→ Work to complete: All pictures should be dropped, and only the lines from the top of the entries below through the line containing "G04 APERTURE END LIST*" repeated exactly, both ends included.

(Data supplied begins)

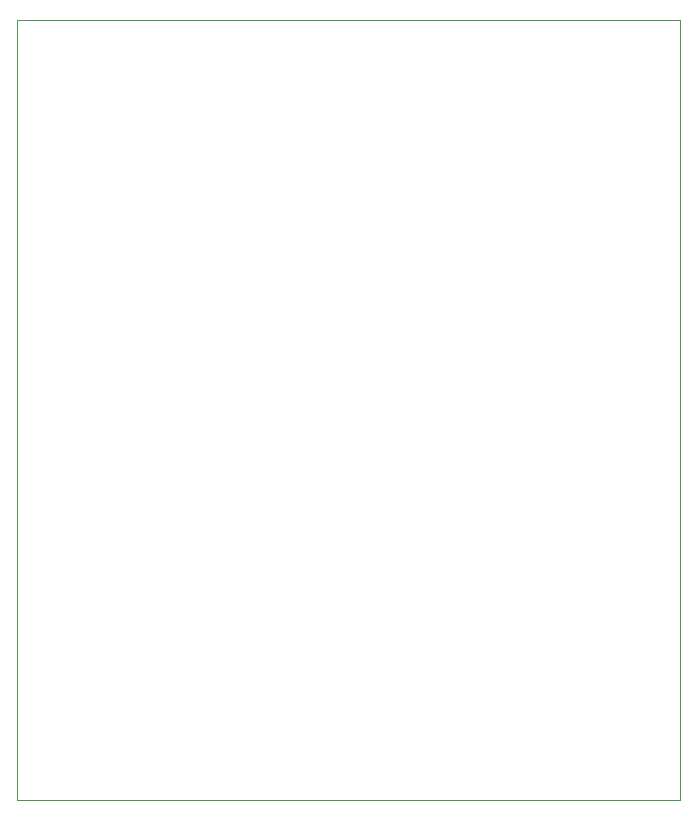
<source format=gbr>
%FSLAX46Y46*%
G04 Gerber Fmt 4.6, Leading zero omitted, Abs format (unit mm)*
G04 Created by KiCad (PCBNEW (2014-09-18 BZR 5141)-product) date Mon 13 Oct 2014 02:33:10 PM EEST*
%MOMM*%
G01*
G04 APERTURE LIST*
%ADD10C,0.150000*%
%ADD11C,0.100000*%
G04 APERTURE END LIST*
D10*
D11*
X89090000Y-67000000D02*
X89090000Y-133000000D01*
X145225000Y-67000000D02*
X89090000Y-67000000D01*
X145225000Y-133000000D02*
X145225000Y-67000000D01*
X89090000Y-133000000D02*
X145225000Y-133000000D01*
M02*

</source>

(Data supplied ends)

→ Exercise solution:
<source format=gbr>
%FSLAX46Y46*%
G04 Gerber Fmt 4.6, Leading zero omitted, Abs format (unit mm)*
G04 Created by KiCad (PCBNEW (2014-09-18 BZR 5141)-product) date Mon 13 Oct 2014 02:33:10 PM EEST*
%MOMM*%
G01*
G04 APERTURE LIST*
%ADD10C,0.150000*%
%ADD11C,0.100000*%
G04 APERTURE END LIST*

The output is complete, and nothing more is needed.